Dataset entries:
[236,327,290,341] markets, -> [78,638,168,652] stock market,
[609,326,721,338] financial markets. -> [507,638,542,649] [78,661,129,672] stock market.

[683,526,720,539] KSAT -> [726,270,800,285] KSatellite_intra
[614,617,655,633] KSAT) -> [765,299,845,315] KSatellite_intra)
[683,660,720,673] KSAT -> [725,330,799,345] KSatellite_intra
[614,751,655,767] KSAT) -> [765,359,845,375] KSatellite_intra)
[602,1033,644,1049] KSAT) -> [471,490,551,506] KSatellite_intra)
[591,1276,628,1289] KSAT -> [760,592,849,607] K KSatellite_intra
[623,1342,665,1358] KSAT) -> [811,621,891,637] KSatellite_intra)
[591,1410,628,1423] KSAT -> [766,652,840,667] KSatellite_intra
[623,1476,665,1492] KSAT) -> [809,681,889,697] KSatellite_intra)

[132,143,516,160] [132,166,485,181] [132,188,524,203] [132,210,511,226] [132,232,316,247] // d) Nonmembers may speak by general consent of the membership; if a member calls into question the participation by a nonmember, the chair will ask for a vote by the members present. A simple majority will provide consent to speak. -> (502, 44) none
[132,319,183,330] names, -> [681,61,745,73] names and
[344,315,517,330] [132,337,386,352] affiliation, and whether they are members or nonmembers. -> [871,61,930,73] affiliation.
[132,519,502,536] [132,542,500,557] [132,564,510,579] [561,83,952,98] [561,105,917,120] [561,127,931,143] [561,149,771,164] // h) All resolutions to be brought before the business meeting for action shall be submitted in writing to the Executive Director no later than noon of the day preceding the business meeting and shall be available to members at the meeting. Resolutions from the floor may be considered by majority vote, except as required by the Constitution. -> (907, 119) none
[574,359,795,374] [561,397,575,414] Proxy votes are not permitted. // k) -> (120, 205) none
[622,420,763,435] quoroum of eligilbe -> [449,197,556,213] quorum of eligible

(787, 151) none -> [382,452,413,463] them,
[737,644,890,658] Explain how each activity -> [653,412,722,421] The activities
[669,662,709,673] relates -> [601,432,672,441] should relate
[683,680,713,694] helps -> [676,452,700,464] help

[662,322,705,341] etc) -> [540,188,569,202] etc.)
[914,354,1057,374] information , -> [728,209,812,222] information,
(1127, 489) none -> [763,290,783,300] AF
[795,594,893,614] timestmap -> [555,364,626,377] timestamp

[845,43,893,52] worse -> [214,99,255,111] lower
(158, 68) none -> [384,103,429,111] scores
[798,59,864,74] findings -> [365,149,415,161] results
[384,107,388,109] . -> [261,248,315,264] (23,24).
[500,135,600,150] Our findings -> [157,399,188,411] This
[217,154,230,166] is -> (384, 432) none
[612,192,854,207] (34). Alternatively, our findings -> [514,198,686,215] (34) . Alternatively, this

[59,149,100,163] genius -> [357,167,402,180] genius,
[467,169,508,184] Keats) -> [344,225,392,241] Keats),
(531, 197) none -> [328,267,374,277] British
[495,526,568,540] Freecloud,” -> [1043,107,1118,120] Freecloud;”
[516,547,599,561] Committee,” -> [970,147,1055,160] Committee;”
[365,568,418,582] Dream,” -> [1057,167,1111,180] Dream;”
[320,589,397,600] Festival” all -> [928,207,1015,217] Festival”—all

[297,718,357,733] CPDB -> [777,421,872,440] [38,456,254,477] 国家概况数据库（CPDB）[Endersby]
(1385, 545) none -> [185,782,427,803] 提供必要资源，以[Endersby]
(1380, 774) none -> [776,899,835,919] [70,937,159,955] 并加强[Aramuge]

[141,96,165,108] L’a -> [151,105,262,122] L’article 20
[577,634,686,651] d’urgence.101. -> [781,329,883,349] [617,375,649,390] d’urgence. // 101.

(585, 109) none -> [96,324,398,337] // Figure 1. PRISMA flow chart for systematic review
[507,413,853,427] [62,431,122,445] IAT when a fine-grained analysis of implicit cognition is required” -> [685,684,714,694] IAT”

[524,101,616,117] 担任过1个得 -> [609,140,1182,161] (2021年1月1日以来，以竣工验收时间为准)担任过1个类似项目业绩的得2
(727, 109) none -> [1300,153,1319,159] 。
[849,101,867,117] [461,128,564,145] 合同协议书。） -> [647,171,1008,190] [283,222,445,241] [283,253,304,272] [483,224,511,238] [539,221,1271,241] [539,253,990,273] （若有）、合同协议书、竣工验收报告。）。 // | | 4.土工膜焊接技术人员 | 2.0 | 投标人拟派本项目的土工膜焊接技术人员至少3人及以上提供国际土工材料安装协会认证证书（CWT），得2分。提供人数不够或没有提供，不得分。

### Brief
In the entries above, the lines from the one bearing "(1385, 545) none" up to and including the one bearing "[577,634,686,651] d’urgence.101. ->" should be transcribed exactly; no other line is wanted.

### Your solution
(1385, 545) none -> [185,782,427,803] 提供必要资源，以[Endersby]
(1380, 774) none -> [776,899,835,919] [70,937,159,955] 并加强[Aramuge]

[141,96,165,108] L’a -> [151,105,262,122] L’article 20
[577,634,686,651] d’urgence.101. -> [781,329,883,349] [617,375,649,390] d’urgence. // 101.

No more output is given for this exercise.